The task :: Reproduce every line of the listing as written, apart from the pictures.

*** Begin section ***

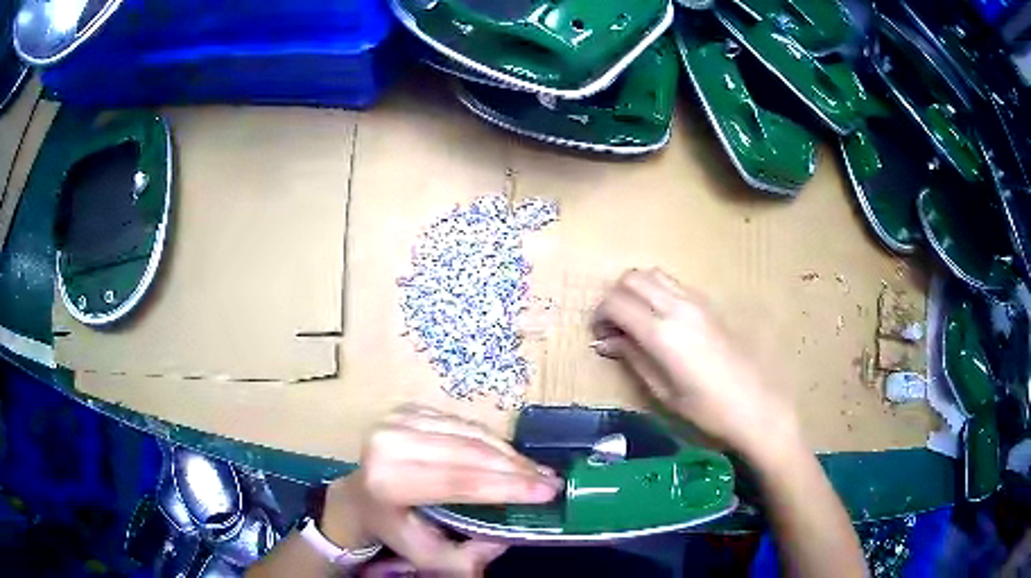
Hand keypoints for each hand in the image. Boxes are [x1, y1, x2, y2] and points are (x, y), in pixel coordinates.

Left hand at [320, 404, 561, 576]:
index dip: (506, 486)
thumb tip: (506, 539)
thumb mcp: (428, 556)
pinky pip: (464, 423)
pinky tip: (509, 458)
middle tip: (552, 481)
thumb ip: (468, 557)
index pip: (457, 481)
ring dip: (510, 454)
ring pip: (471, 433)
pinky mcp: (409, 409)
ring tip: (538, 471)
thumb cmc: (394, 527)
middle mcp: (389, 442)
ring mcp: (398, 420)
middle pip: (469, 453)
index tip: (548, 492)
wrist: (359, 496)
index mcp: (387, 481)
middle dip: (517, 468)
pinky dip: (492, 441)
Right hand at [591, 269, 799, 459]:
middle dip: (614, 297)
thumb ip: (633, 358)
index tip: (599, 336)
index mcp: (662, 333)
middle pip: (631, 278)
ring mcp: (696, 301)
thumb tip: (606, 342)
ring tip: (635, 321)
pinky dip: (656, 292)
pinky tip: (660, 321)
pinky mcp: (710, 304)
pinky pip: (673, 284)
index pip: (616, 302)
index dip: (599, 315)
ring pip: (653, 274)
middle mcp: (677, 307)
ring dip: (635, 290)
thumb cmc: (707, 410)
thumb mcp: (663, 391)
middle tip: (613, 327)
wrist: (756, 406)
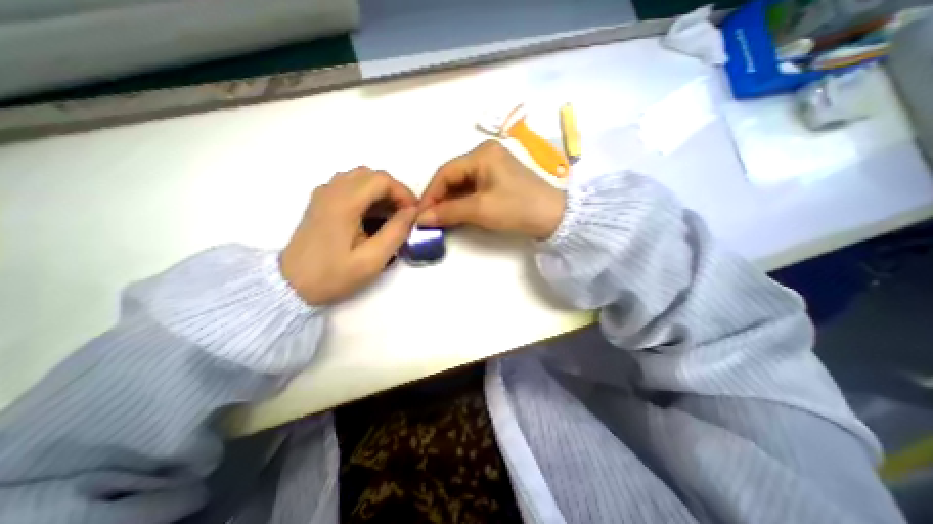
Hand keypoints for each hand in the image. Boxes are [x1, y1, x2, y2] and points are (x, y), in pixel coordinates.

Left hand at [280, 167, 418, 304]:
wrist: (291, 284)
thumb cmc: (333, 275)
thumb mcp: (372, 260)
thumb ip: (396, 232)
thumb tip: (412, 212)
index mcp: (344, 203)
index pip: (382, 180)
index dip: (403, 193)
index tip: (413, 213)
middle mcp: (332, 191)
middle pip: (371, 175)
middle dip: (394, 191)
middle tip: (404, 214)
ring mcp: (324, 195)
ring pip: (360, 178)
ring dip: (381, 192)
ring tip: (391, 215)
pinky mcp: (321, 202)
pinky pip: (349, 186)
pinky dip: (367, 195)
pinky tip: (372, 216)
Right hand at [420, 141, 564, 239]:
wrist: (553, 218)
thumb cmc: (516, 208)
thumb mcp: (480, 210)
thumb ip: (448, 212)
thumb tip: (420, 219)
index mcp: (481, 154)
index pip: (445, 173)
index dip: (430, 194)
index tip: (420, 215)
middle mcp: (485, 154)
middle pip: (453, 177)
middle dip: (440, 199)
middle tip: (429, 219)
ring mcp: (493, 166)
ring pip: (462, 184)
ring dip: (450, 202)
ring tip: (440, 219)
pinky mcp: (499, 179)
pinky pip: (473, 189)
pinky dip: (463, 202)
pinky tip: (457, 214)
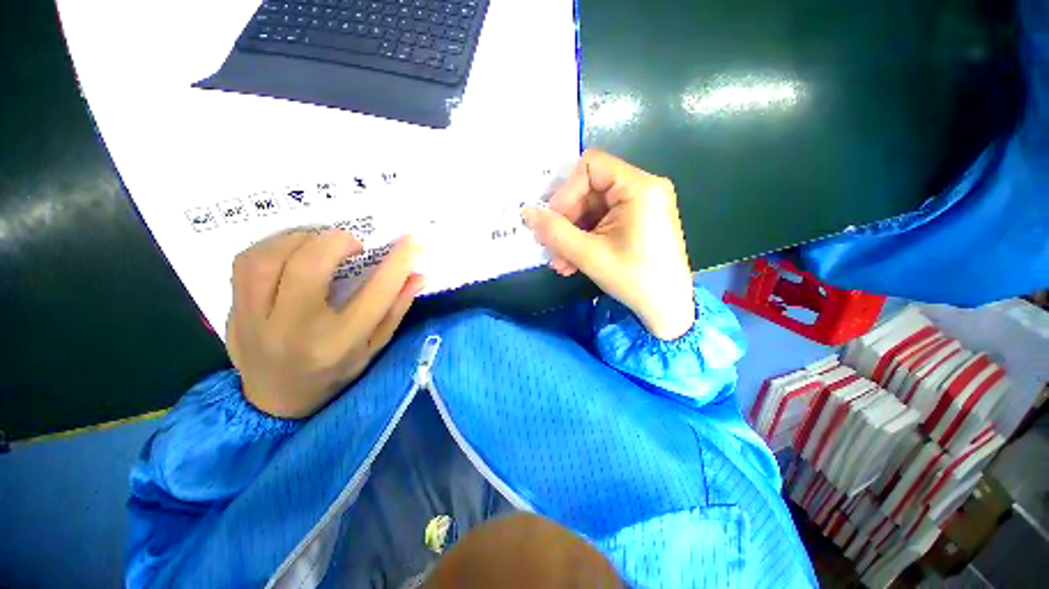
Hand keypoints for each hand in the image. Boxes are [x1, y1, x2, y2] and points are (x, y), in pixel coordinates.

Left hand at [226, 229, 423, 417]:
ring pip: (268, 258)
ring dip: (300, 239)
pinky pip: (245, 264)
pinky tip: (291, 251)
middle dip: (336, 241)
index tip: (415, 239)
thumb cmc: (335, 374)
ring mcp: (256, 322)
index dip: (399, 261)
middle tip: (352, 243)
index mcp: (340, 344)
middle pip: (309, 266)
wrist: (276, 401)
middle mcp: (295, 331)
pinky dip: (272, 246)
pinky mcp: (234, 313)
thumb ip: (396, 310)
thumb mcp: (374, 348)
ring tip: (319, 242)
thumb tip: (419, 276)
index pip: (376, 293)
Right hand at [522, 149, 694, 339]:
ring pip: (592, 210)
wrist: (667, 310)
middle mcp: (643, 189)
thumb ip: (554, 231)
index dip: (565, 191)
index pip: (591, 166)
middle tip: (549, 246)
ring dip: (571, 235)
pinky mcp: (636, 223)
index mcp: (639, 187)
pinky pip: (602, 223)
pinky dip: (585, 240)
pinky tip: (572, 263)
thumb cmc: (634, 279)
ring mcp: (640, 207)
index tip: (552, 221)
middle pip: (589, 190)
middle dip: (566, 220)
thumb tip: (526, 212)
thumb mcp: (589, 255)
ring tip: (560, 262)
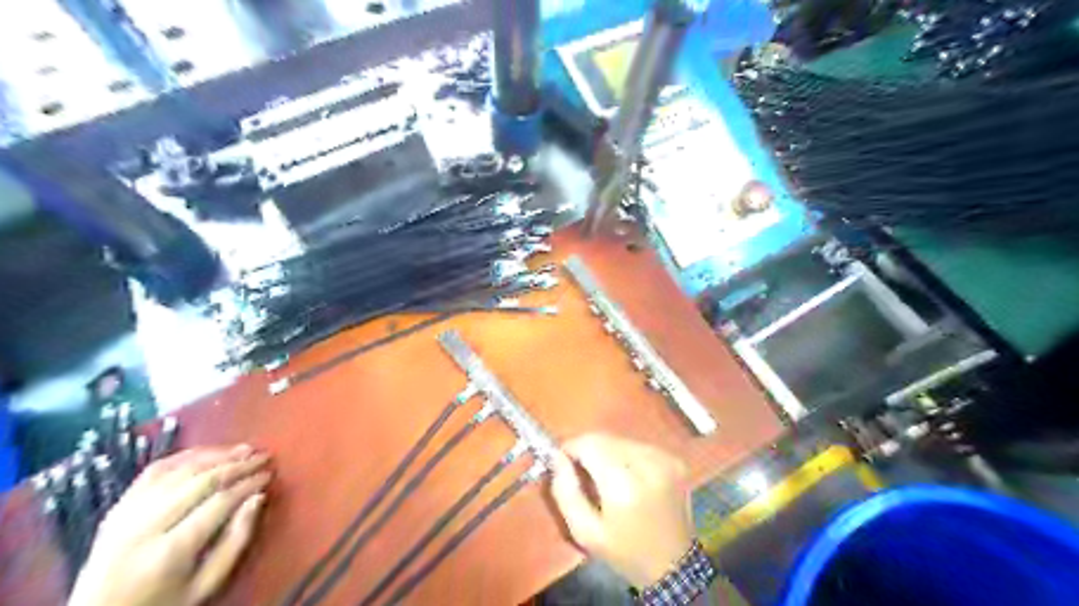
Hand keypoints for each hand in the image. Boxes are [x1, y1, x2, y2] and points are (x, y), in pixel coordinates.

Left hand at [69, 444, 273, 605]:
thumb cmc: (164, 604)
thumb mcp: (207, 584)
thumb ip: (236, 541)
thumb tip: (258, 497)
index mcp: (169, 552)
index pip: (219, 503)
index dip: (248, 484)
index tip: (269, 474)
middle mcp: (144, 528)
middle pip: (199, 482)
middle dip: (237, 465)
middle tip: (264, 456)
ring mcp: (125, 515)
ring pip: (178, 471)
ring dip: (215, 455)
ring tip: (243, 449)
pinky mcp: (117, 508)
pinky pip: (153, 471)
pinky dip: (184, 456)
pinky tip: (207, 452)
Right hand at [549, 433, 689, 589]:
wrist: (675, 567)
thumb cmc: (624, 553)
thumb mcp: (585, 533)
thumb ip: (565, 492)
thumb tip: (557, 457)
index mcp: (624, 485)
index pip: (590, 444)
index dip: (572, 447)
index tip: (563, 460)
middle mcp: (647, 464)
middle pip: (606, 439)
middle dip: (588, 450)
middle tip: (582, 472)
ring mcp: (665, 460)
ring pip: (621, 440)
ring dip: (607, 452)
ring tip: (606, 478)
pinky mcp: (674, 460)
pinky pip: (639, 446)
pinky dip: (627, 456)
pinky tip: (629, 479)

*** End section ***

Exercise result ::
Hand keypoints for each hand in the image. Boxes are [x1, y1, x2, y2] and points are (x, y), in pixel coordinates.

Left hand at [320, 404, 561, 576]:
index dip: (506, 486)
thumb tip: (506, 539)
thumb mcp: (428, 556)
pinky pip: (464, 423)
pinky tip: (509, 458)
middle tip: (552, 481)
thumb ip: (468, 557)
index pip: (457, 481)
ring dip: (510, 454)
ring pip: (471, 433)
pinky mcp: (409, 409)
ring tip: (538, 471)
thumb cmc: (394, 527)
middle mcp: (389, 442)
ring mcp: (398, 420)
middle pip: (469, 453)
index tip: (548, 492)
wrist: (359, 496)
index mcp: (387, 481)
middle dip: (517, 468)
pinky dip: (492, 441)
Right hand at [591, 269, 799, 459]:
middle dip: (614, 297)
thumb ip: (633, 358)
index tip: (599, 336)
index mcp: (662, 333)
middle pip: (631, 278)
ring mcp: (696, 301)
thumb tip: (606, 342)
ring tip: (635, 321)
pinky dip: (656, 292)
pinky tip: (660, 321)
pinky mcp: (710, 304)
pinky pip: (673, 284)
index pip: (616, 302)
index dip: (599, 315)
ring pip: (653, 274)
middle mcp: (677, 307)
ring dip: (635, 290)
thumb cmc: (707, 410)
thumb mcp: (663, 391)
middle tip: (613, 327)
wrist: (756, 406)
Hand keypoints for each hand in the image. Boxes are [x1, y1, x2, y2] and points are (x, y), in pixel coordinates.

Left hand at [280, 167, 418, 304]:
wrist: (291, 284)
thumb cmc: (333, 275)
thumb mcp: (372, 260)
thumb ip: (396, 232)
thumb tip: (412, 212)
index mcp: (344, 203)
index pip: (382, 180)
index dip: (403, 193)
index tip: (413, 213)
middle mcp: (332, 191)
middle pip: (371, 175)
middle dip: (394, 191)
middle tip: (404, 214)
ring mcp: (324, 195)
ring pip: (360, 178)
ring dip: (381, 192)
ring tip: (391, 215)
pinky mcp: (321, 202)
pinky pip: (349, 186)
pinky dip: (367, 195)
pinky tip: (372, 216)
Right hand at [420, 141, 564, 239]:
wrist: (553, 218)
thumb cmc: (516, 208)
thumb mcp: (480, 210)
thumb ip: (448, 212)
thumb tip: (420, 219)
index mcp: (481, 154)
index pip: (445, 173)
index dip: (430, 194)
index tip: (420, 215)
middle mcp: (485, 154)
middle pip: (453, 177)
middle dip: (440, 199)
middle tip: (429, 219)
ring mcp: (493, 166)
ring pip: (462, 184)
ring dip: (450, 202)
ring tip: (440, 219)
pinky mcp: (499, 179)
pinky pip: (473, 189)
pinky dip: (463, 202)
pinky tip: (457, 214)
Hand keypoints for each hand in the image. Boxes are [x1, y1, x2, y2] and points are (x, y), in pixel coordinates.

Left hand at [226, 229, 423, 417]:
ring pip: (268, 258)
ring dip: (300, 239)
pinky pip: (245, 264)
pinky tip: (291, 251)
middle dip: (336, 241)
index tip: (415, 239)
thumb cmc: (335, 374)
ring mcp: (256, 322)
index dip: (399, 261)
middle tip: (352, 243)
index mcp: (340, 344)
middle pip: (309, 266)
wrist: (276, 401)
middle mcp: (295, 331)
pinky dip: (272, 246)
pinky mcp: (234, 313)
thumb ip: (396, 310)
thumb mcp: (374, 348)
ring tip: (319, 242)
thumb tip: (419, 276)
index pip: (376, 293)
Right hand at [522, 149, 694, 339]:
ring pip: (592, 210)
wrist: (667, 310)
middle mcp: (643, 189)
thumb ip: (554, 231)
index dip: (565, 191)
index pip: (591, 166)
middle tip: (549, 246)
ring dip: (571, 235)
pinky mcp: (636, 223)
index mcp: (639, 187)
pinky pip: (602, 223)
pinky dip: (585, 240)
pinky tip: (572, 263)
thumb cmc: (634, 279)
ring mcp: (640, 207)
index tip: (552, 221)
middle pip: (589, 190)
middle dip: (566, 220)
thumb tip: (526, 212)
thumb mcp: (589, 255)
ring tip: (560, 262)
Hand keypoints for each hand in the image. Boxes are [x1, y1, x2, y2] and points are (x, y), in pixel coordinates.

Left hand at [69, 444, 273, 605]:
thumb cmc: (164, 604)
thumb mcp: (207, 584)
thumb ip: (236, 541)
thumb tip: (258, 497)
index mcp: (169, 552)
index pip: (219, 503)
index dip: (248, 484)
index tip: (269, 474)
middle mcp: (144, 528)
middle pip: (199, 482)
middle dip: (237, 465)
middle tip: (264, 456)
ring mcp: (125, 515)
ring pip: (178, 471)
ring dip: (215, 455)
ring tip: (243, 449)
pinky mcp: (117, 508)
pinky pip: (153, 471)
pinky dip: (184, 456)
pinky tip: (207, 452)
Right hand at [549, 433, 689, 589]:
wrist: (675, 567)
thumb cmc: (624, 553)
thumb mcp: (585, 533)
thumb ip: (565, 492)
thumb tip: (557, 457)
index mcp: (624, 485)
index pip: (590, 444)
index dip: (572, 447)
index tip: (563, 460)
middle mcp: (647, 464)
middle pip: (606, 439)
middle dip: (588, 450)
middle tip: (582, 472)
ring mcp: (665, 460)
ring pip: (621, 440)
ring dip: (607, 452)
ring tip: (606, 478)
pinky mcp: (674, 460)
pinky pip: (639, 446)
pinky dip: (627, 456)
pinky tip: (629, 479)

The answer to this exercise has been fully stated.